Exercise description → Write out the text lines of all the items below word for word, leaving out the pictures.

━━━ Extracted information ━━━

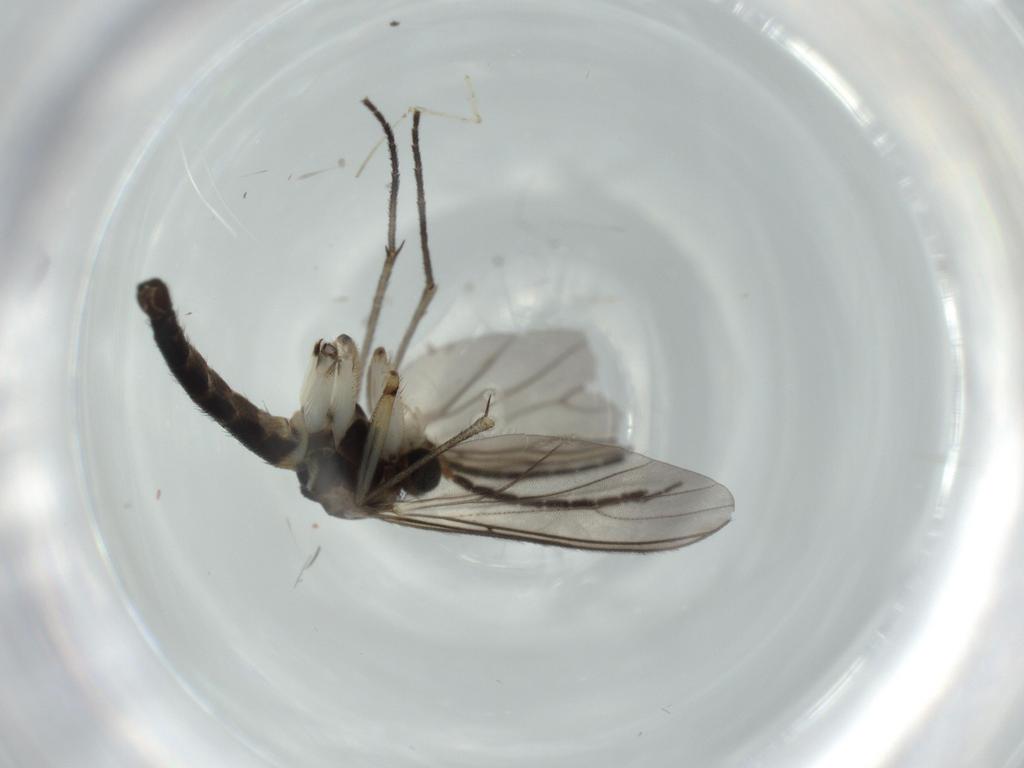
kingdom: Animalia
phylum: Arthropoda
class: Insecta
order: Diptera
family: Sciaridae
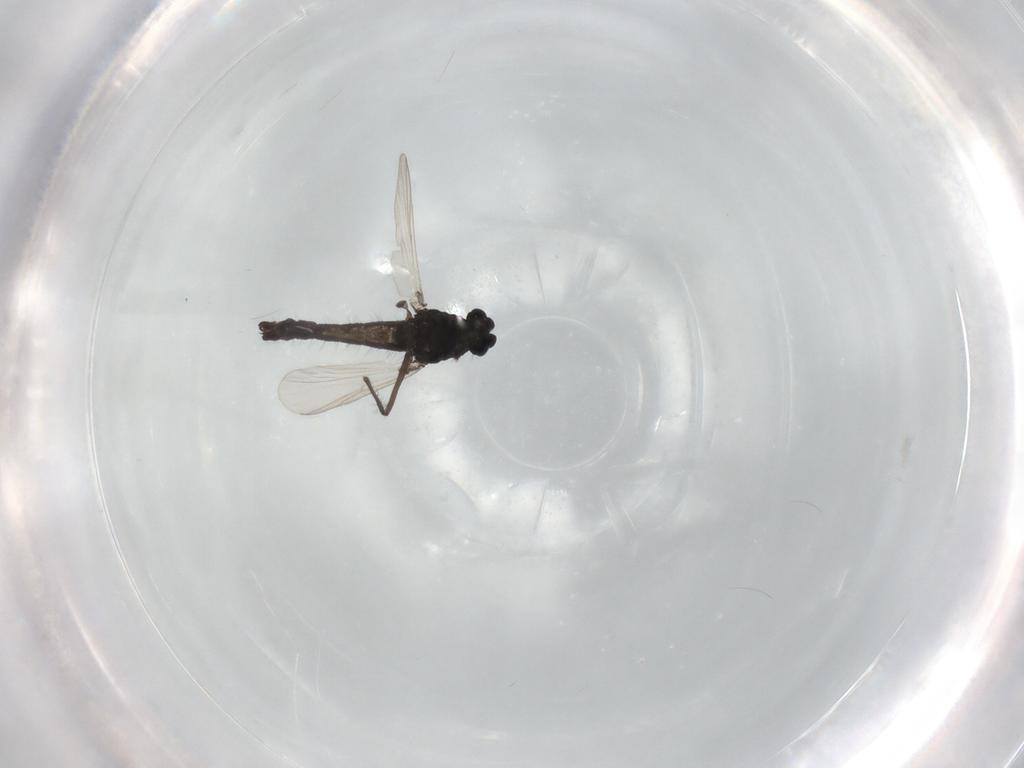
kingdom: Animalia
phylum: Arthropoda
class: Insecta
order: Diptera
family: Chironomidae
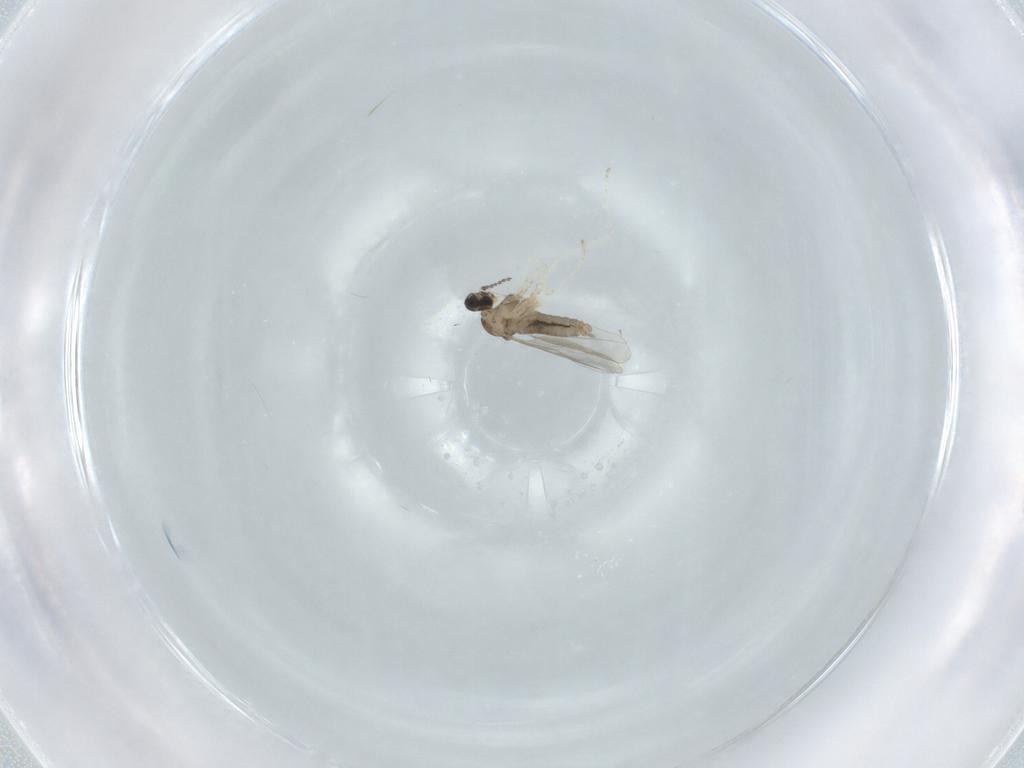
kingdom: Animalia
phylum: Arthropoda
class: Insecta
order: Diptera
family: Cecidomyiidae
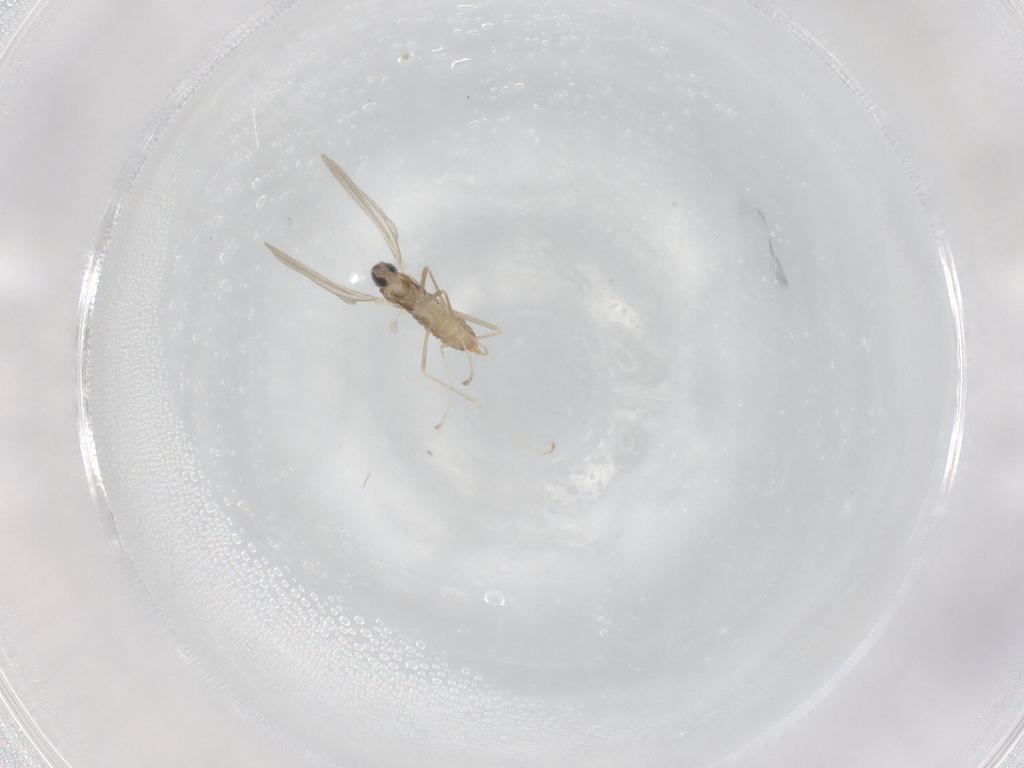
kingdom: Animalia
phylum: Arthropoda
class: Insecta
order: Diptera
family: Cecidomyiidae
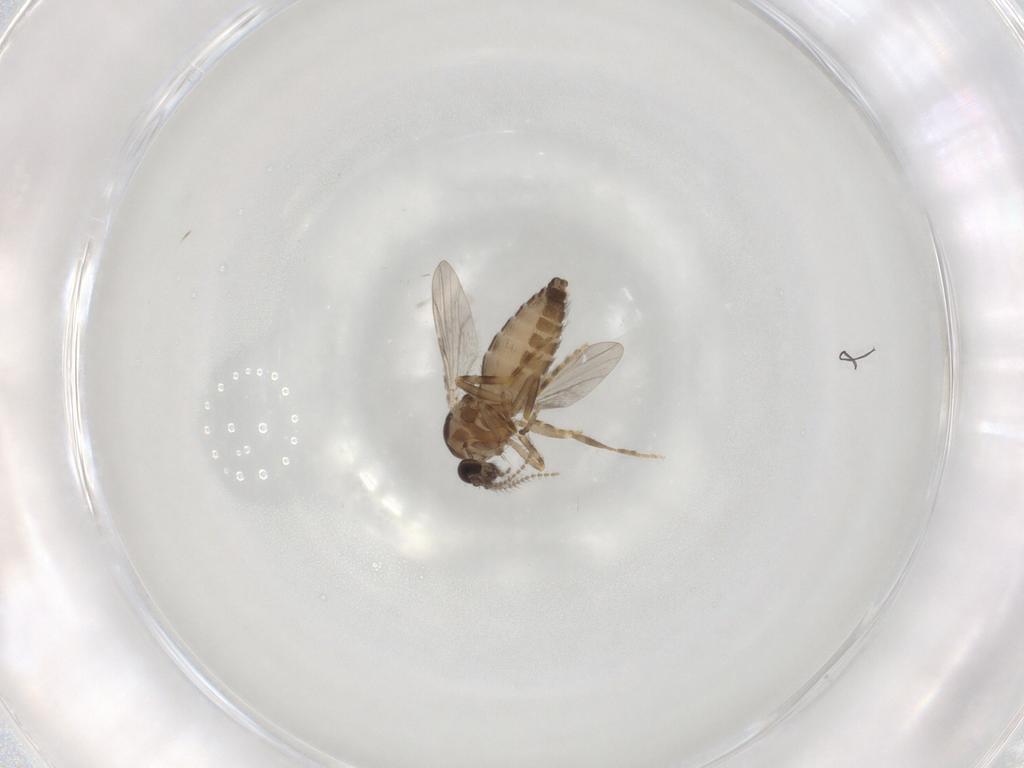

━━━

Answer to this task →
kingdom: Animalia
phylum: Arthropoda
class: Insecta
order: Diptera
family: Sciaridae
kingdom: Animalia
phylum: Arthropoda
class: Insecta
order: Diptera
family: Chironomidae
kingdom: Animalia
phylum: Arthropoda
class: Insecta
order: Diptera
family: Cecidomyiidae
kingdom: Animalia
phylum: Arthropoda
class: Insecta
order: Diptera
family: Cecidomyiidae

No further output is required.